__Task requirements__.
1. Answer these questions from the article on human resources policies:
(a) What name has the charity Creating the Future given its approach?
(b) What word did Candice Grimm use when asked how she wanted the work to make her feel?
(c) Of which organization is Stacy Ashton the Executive Director?
2. Resume the article on human resources policies, picking up after its final sentence.

** Start Selected passage **

To achieve the highest potential results for your community, your organization needs to be working at its highest potential. For that to happen, everyone involved needs to be working at their highest potential. What if you applied that thinking to your human resources policies and practices? For each aspect of your human resources and volunteer management system, ask yourself and your team,
How could our ______________________ policy and practices bring out the best in everyone?
Fill in the blank with words like recruitment, compensation, evaluation, benefits, time off and more. Gradually re-think every aspect of how you deal with the people you depend on for getting organizational results. Encourage boards and senior management teams to have really challenging dialogues about what would be possible if your policies supported people to be at their best, especially in difficult situations. Involve employees in those conversations; make any change with them not to them.
Bringing out the highest potential in each person, situation and organization is the focus of the charity Creating the Future. They have called their approach Catalytic Thinking, and there’s a link at the end of this article if you want to know more.
They let me grow!
I spoke with a former employee, Candice Grimm, to ask what Catalytic Thinking had meant for her as an employee and as a person – because you hire whole people whose total lives matter.
Her key phrase? “They let me grow!” From the start, the co-founders asked her to work with them not for them. They were very intentional about what they wanted to achieve, and when. They had confidence in her even on days she wasn’t sure herself how to do things. Every week, they checked in with her and each other about results achieved, bumps in the road, resource needs and what was possible for the coming week.
Candice observed that many organizations don’t look past working roles to see their employees as people. I agree. Many employers forget that a whole person comes to work, affected by what happened that morning, the health of family members, a mortgage coming due and many other thoughts they cannot leave at the door. Instead of looking transactionally at each employee (or volunteer) relationship and considering their ROI, consider everyone as part of a community currently performing certain roles and tasks.
At Creating the Future, Candice was asked how she wanted the work to make her feel. She answered “fulfilling”, so she was allowed to progressively take on more responsibilities, with support as she learned. They met her where she was at – in her very first nonprofit
I also spoke with Stacy Ashton, Executive Director, Community Volunteer Connections, a volunteer centre serving several communities in British Columbia. Despite funder restrictions on job descriptions and compensation, she sought ways to empower staff. She started with staff-board retreats, moving them from secret circles of leaders to a chance for employees to make their best contribution. The sessions humanized the board members and helped staff see the reporting relationship between the board and executive director. Stacy reported that the directors being very impressed by the depth of thinking that came from involving the staff members.

** End Selected passage **
** Start Raw records **

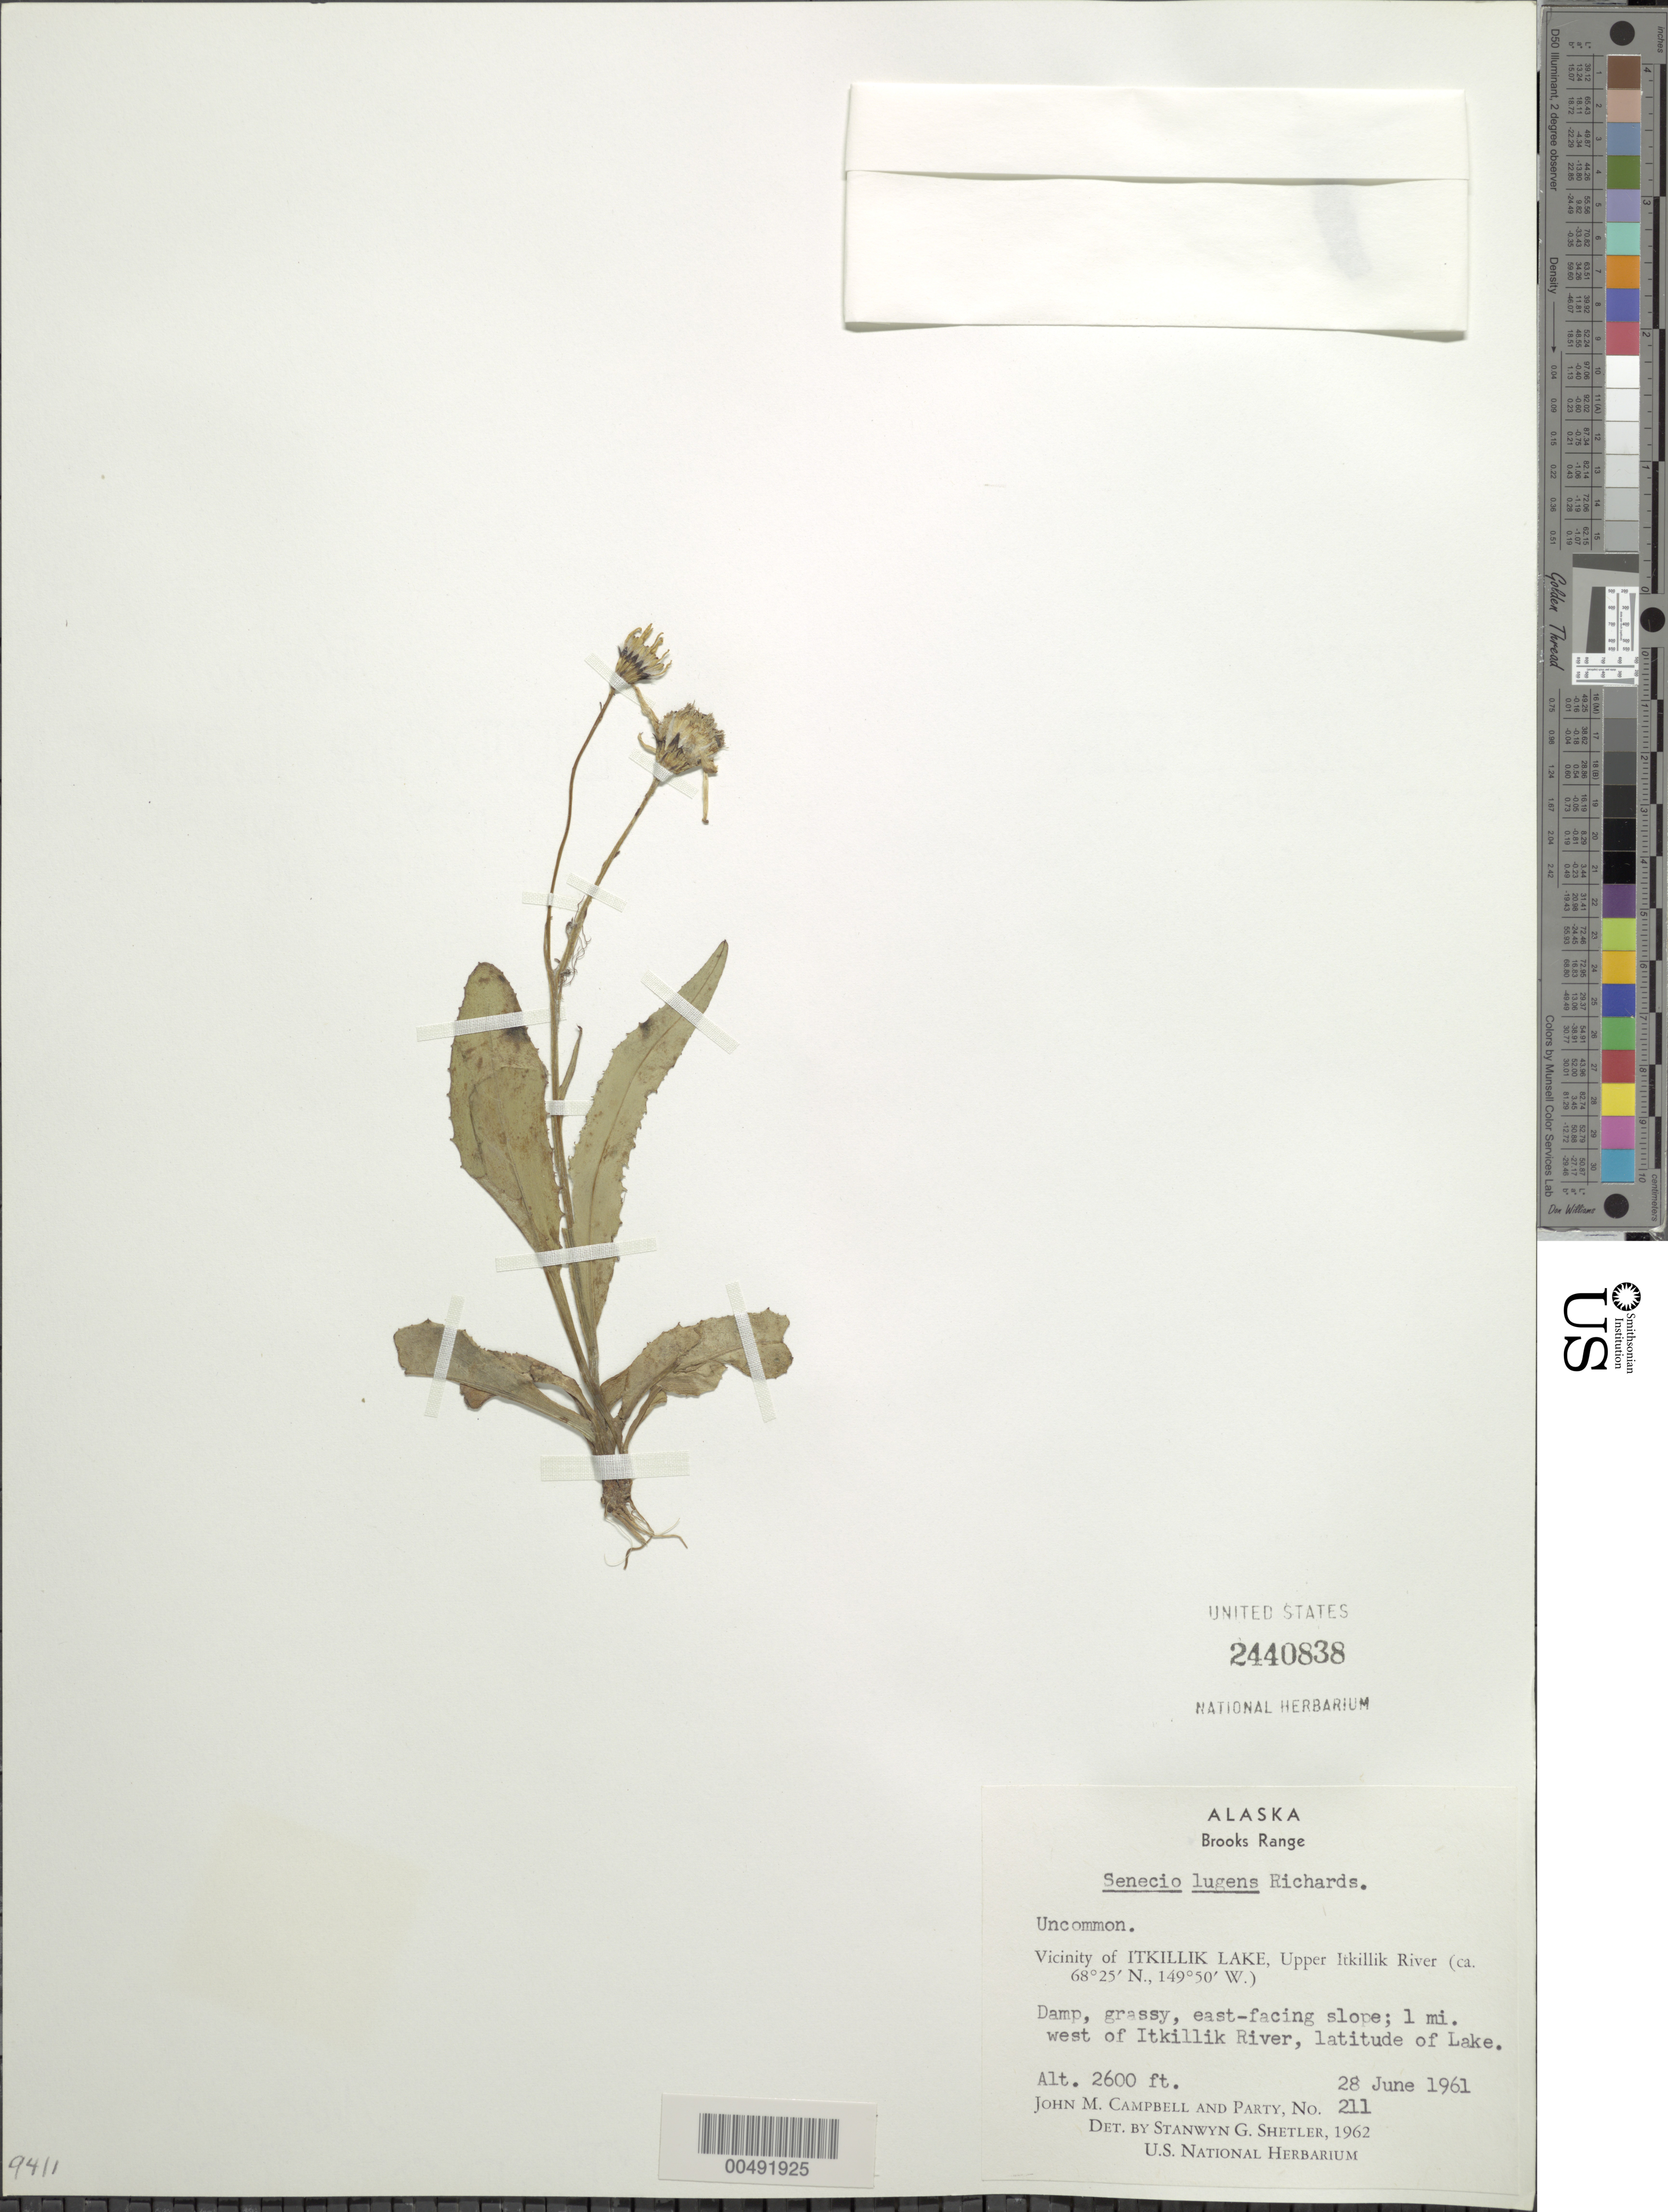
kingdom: Plantae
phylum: Tracheophyta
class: Magnoliopsida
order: Asterales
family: Asteraceae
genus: Senecio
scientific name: Senecio lugens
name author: Richardson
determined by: Shetler, Stanwyn G., (US), NMNH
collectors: J. M. Campbell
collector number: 211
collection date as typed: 28 Jul 1961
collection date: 1961-07-28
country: United States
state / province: Alaska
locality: Brooks Range, 1 mi. west of Upper Itkillik River, latitude of Itkillik Lake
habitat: damp, grassy, east-facing slope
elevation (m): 792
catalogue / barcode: US 2440838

** End Raw records **

__Per-task outputs__.
1.
(a) Catalytic Thinking
(b) Fulfilling
(c) Community Volunteer Connections

2.
Performance evaluation that brings out the best in everyone
Building on that success, and her prior experience with Appreciative Inquiry, Stacy moved to changing performance management into an opportunity for staff to reflect on how to bring out the highest potential of their programs, with each staff person sharing their passions and the possibilities they saw. Stacy’s job shifted from directing their work to providing the supports they needed to accomplish what they wanted to do, with check-ins for accountability. She saw respect grow and small conflicts disappear because everyone, Executive Director and co-workers alike, have the best interest of the programs at heart, and are in alignment with the goals of the organization as a whole.
Stacy emphasized that while she couldn’t entirely eliminate the power dynamic, she was very mindful about finding ways to reduce it. One way was having staff debrief as a group after each new process was tried out.
In preparing for this blog, I re-listened to the September and December 2014 Board meeting of Creating the Future (all the board meetings are held on air and the videos posted for those who missed the live event). It was truly astounding to listen to the board members and founders talk about creating a whole and vibrant life for everyone involved. Compensation is an enabler that makes it possible for people to live – what a wonderful re-framing!
They seek to align an individual’s potential with the potential of the organization, making performance evaluation about achieving potential. Evaluations validate the efforts people have made to achieve the mission, so they are inspired to further actions and learning. Are people in your organizing rushing to their evaluation sessions so they can talk about what’s been amazing in their work? They can be!
The follow-up blog will look at other HR functions you could catalyze! While you are waiting, learn more about Catalytic Thinking. I very highly recommend this blog written by Hildy Gottlieb, co-founder of Creating the Future. There are many areas other than HR where you can benefit from this transformative thinking.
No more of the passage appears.